The Transportation and Warehousing industry (NAICS 48-49), broadly representative of the logistics sector, currently employs approximately 6.6 million workers in the United States as of May 2023. This sector has seen consistent employment growth since 2010, fueled by increasing consumer demand and the growing complexity of global supply chains.
Generative AI, exemplified by large language models such as GPT-4, marks a distinct shift from earlier automation technologies. While computerization primarily automated routine administrative tasks and robotics impacted manual manufacturing roles, generative AI is designed to execute complex, non-standardized functions traditionally reliant on human judgment. This capability means it targets cognitive tasks, promising to profoundly reshape labor markets.

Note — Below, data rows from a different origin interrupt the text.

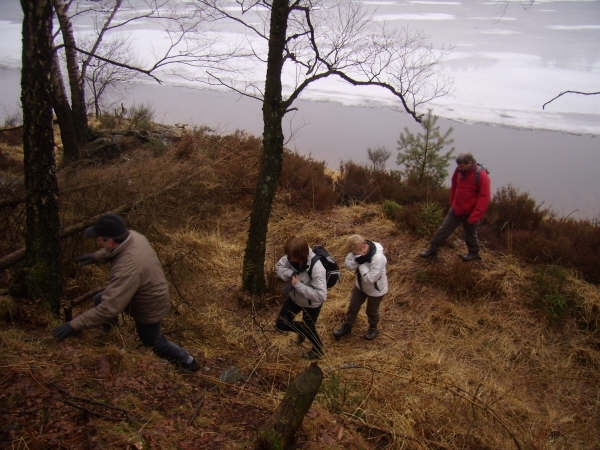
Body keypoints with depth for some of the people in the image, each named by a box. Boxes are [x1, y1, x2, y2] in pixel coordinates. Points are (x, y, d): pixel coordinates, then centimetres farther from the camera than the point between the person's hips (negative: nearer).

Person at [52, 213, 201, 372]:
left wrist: (74, 325, -35)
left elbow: (109, 308, -42)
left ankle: (187, 361, 41)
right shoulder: (131, 235, -19)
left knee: (153, 342, 19)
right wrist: (96, 256, 1)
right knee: (99, 300, 16)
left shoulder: (128, 268, -44)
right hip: (148, 292, 7)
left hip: (149, 308, -7)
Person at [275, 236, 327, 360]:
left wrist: (298, 285, -39)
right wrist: (291, 274, -30)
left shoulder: (316, 268, -41)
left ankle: (318, 350, 51)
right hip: (294, 297, 6)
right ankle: (302, 330, 47)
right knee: (281, 324, 16)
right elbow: (279, 266, -8)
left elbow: (321, 295, -41)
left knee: (308, 327, 20)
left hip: (311, 304, -6)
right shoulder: (291, 257, -25)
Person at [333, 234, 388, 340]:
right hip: (360, 285, 5)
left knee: (371, 311, 20)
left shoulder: (378, 258, -42)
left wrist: (361, 263, -35)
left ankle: (373, 328, 51)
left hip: (375, 290, -5)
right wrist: (359, 259, -38)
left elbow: (370, 279, -38)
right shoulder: (358, 250, -22)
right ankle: (346, 326, 46)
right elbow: (348, 264, -21)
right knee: (353, 307, 22)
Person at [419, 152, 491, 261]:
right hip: (456, 210, 5)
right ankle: (432, 250, 16)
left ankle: (474, 253, 38)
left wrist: (474, 217, -23)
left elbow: (485, 198, -22)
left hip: (470, 213, -4)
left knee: (470, 235, 15)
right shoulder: (459, 171, -6)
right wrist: (452, 203, 19)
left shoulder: (481, 175, -21)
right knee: (443, 229, 5)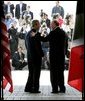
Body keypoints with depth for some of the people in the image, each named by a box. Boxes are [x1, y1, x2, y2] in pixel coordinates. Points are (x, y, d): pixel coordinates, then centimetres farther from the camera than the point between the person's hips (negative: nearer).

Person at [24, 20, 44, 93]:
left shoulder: (28, 34, 10)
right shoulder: (36, 34, -17)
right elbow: (38, 46, -19)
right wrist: (42, 54, -7)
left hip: (29, 56, 8)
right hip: (36, 57, -8)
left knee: (31, 73, 16)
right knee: (36, 73, 0)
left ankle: (28, 87, 19)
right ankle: (35, 89, 4)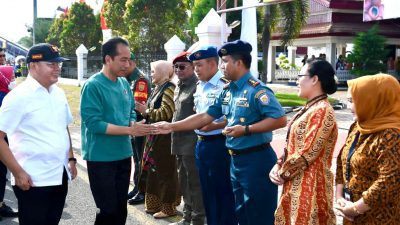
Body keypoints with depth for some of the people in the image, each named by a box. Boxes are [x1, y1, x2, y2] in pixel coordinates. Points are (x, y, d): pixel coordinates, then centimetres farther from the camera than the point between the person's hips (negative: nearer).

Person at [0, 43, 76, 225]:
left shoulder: (58, 93, 9)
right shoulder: (19, 96, -13)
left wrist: (71, 159, 13)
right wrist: (18, 172, -16)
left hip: (60, 176, 7)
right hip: (33, 180, -6)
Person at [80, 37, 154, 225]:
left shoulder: (124, 83, 6)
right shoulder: (93, 86, -16)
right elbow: (94, 123, -22)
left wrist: (134, 124, -8)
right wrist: (130, 130, -23)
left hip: (123, 155, 7)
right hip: (101, 158, -7)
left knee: (121, 209, 16)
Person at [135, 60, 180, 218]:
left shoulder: (169, 88, -13)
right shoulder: (157, 88, 14)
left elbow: (166, 112, -21)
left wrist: (146, 111, -14)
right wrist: (144, 110, -1)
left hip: (164, 135, -9)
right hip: (154, 134, 9)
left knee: (164, 171, -1)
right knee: (153, 169, 12)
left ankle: (168, 207, 9)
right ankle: (156, 203, 23)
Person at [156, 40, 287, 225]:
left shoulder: (256, 89, -16)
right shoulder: (227, 91, 10)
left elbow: (280, 120, -22)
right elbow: (205, 117, 12)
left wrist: (246, 130, -23)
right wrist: (172, 126, 8)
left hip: (256, 160, -9)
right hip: (236, 160, 9)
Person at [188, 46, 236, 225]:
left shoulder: (225, 85, -15)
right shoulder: (199, 86, 12)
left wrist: (215, 126, -22)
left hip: (218, 144, -8)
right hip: (201, 143, 9)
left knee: (222, 190, 3)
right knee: (207, 190, 18)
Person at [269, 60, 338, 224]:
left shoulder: (322, 111, -18)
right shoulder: (309, 108, 13)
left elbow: (307, 154, -21)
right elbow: (291, 145, 15)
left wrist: (282, 173, -10)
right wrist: (278, 167, 1)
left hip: (310, 183, -9)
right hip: (296, 181, 9)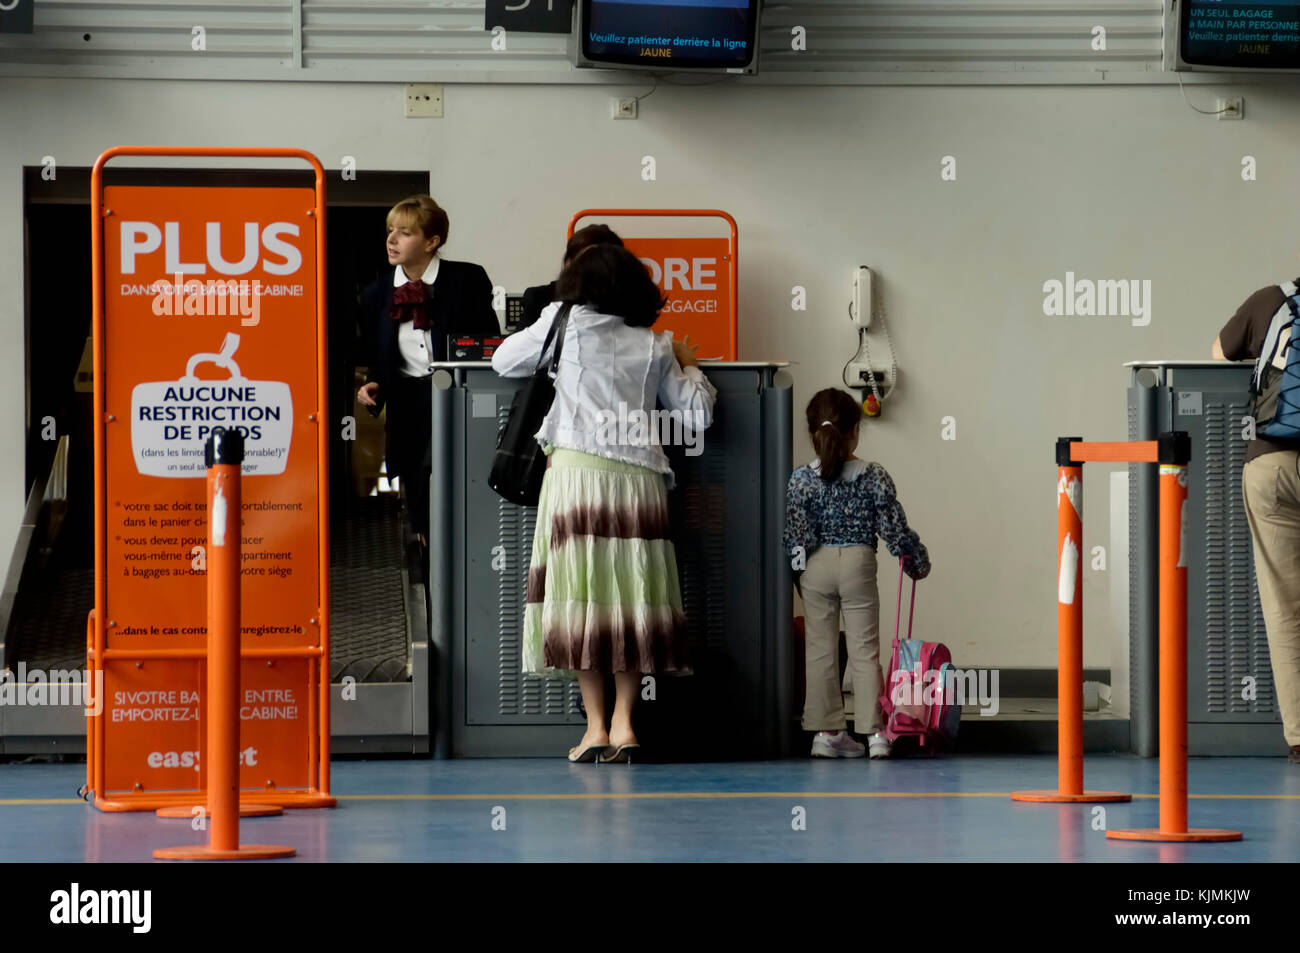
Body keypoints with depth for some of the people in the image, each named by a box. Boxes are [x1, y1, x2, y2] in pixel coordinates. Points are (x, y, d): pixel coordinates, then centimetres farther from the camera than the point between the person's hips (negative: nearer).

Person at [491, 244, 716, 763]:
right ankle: (623, 723, 0)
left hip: (576, 469, -2)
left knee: (579, 595, 0)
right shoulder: (655, 346, 13)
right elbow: (696, 415, 14)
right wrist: (688, 367, 32)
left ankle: (595, 727, -3)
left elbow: (504, 361, 17)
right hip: (638, 475, 2)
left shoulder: (565, 322, 8)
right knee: (631, 598, 5)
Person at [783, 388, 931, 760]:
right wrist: (918, 562, 13)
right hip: (858, 564, -1)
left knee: (819, 650, 8)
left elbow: (795, 537, -4)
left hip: (816, 567, 1)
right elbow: (894, 527, -2)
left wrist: (799, 572, 11)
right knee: (865, 650, 4)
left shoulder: (800, 479, -7)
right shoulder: (873, 476, -7)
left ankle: (827, 732, 9)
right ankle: (874, 732, 2)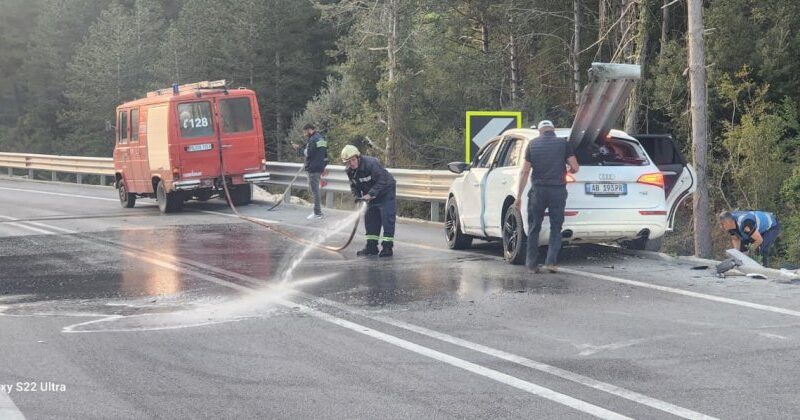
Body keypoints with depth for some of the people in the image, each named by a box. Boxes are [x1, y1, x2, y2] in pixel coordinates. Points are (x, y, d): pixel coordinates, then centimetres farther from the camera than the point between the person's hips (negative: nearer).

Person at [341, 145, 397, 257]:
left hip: (386, 190, -8)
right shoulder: (350, 172, -6)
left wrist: (370, 194, -35)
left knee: (387, 218, -13)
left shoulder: (371, 163, -30)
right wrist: (357, 198, -12)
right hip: (372, 194, 8)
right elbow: (354, 186, 7)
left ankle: (387, 247, -12)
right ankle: (371, 247, 12)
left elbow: (382, 181, -30)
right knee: (370, 218, 5)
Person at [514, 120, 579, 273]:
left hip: (538, 190, 1)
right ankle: (551, 262, -2)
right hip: (558, 190, -1)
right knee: (556, 228, 8)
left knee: (534, 228, 10)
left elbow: (524, 171, 2)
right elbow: (575, 168, -3)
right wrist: (567, 171, 21)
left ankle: (532, 264, 11)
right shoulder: (563, 144, 1)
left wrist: (518, 196, 4)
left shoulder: (533, 144, 4)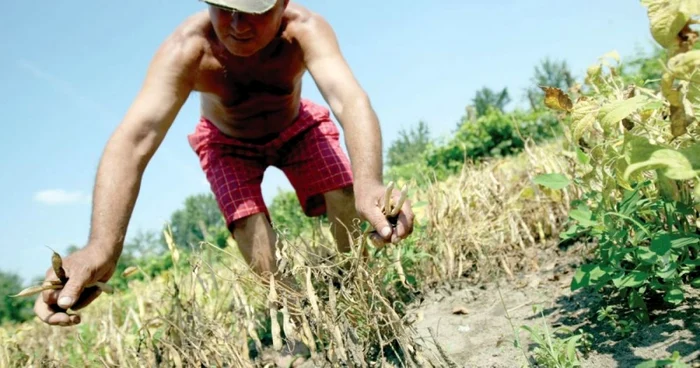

Occupations within supply chain and logistics that involve routine yet cognitively intensive tasks are uniquely positioned for potential disruption. Roles such as billing, payroll, and data entry are highly susceptible to what researchers term ‘AI exposure’ – the degree to which an occupation’s tasks can be automated or accelerated by generative AI technologies.
However, the impact isn’t limited to direct task automation. The research points out that productivity can also improve substantially in occupations without direct task automation due to ‘spillovers.’ For instance, predictive models can optimize the placement of frequently ordered items near loading docks, significantly reducing retrieval time for warehouse loaders. This illustrates two key lenses for evaluating AI automation: one where workers’ tasks are automated to decrease labor hours or free up capacity, and another where the quality of task execution is improved, leading to broader efficiency gains.
The study also delves into the economic incentives driving AI adoption. Higher-wage roles, such as transportation managers or supply chain analysts, often involve cognitive tasks highly suited to AI tools. Automating or augmenting these tasks can yield substantial cost savings and productivity improvements for firms. Conversely, lower-wage roles typically offer fewer immediate incentives for AI adoption, not only because their tasks are often less amenable to automation but also due to more limited immediate economic returns.
Also Read:
- Experimental Studies Confirm Generative AI’s Significant Impact on Workforce Productivity
- US Workforce Embraces AI, Calls for Structured Training and Flexible Upskilling Opportunities, D2L Survey Shows
The research was authored by Christophe Combemale, Dustin Ferrone, Andrew Barber, and Laurence Ales, underscoring the nuanced and multifaceted impact generative AI is expected to have on the American logistics workforce.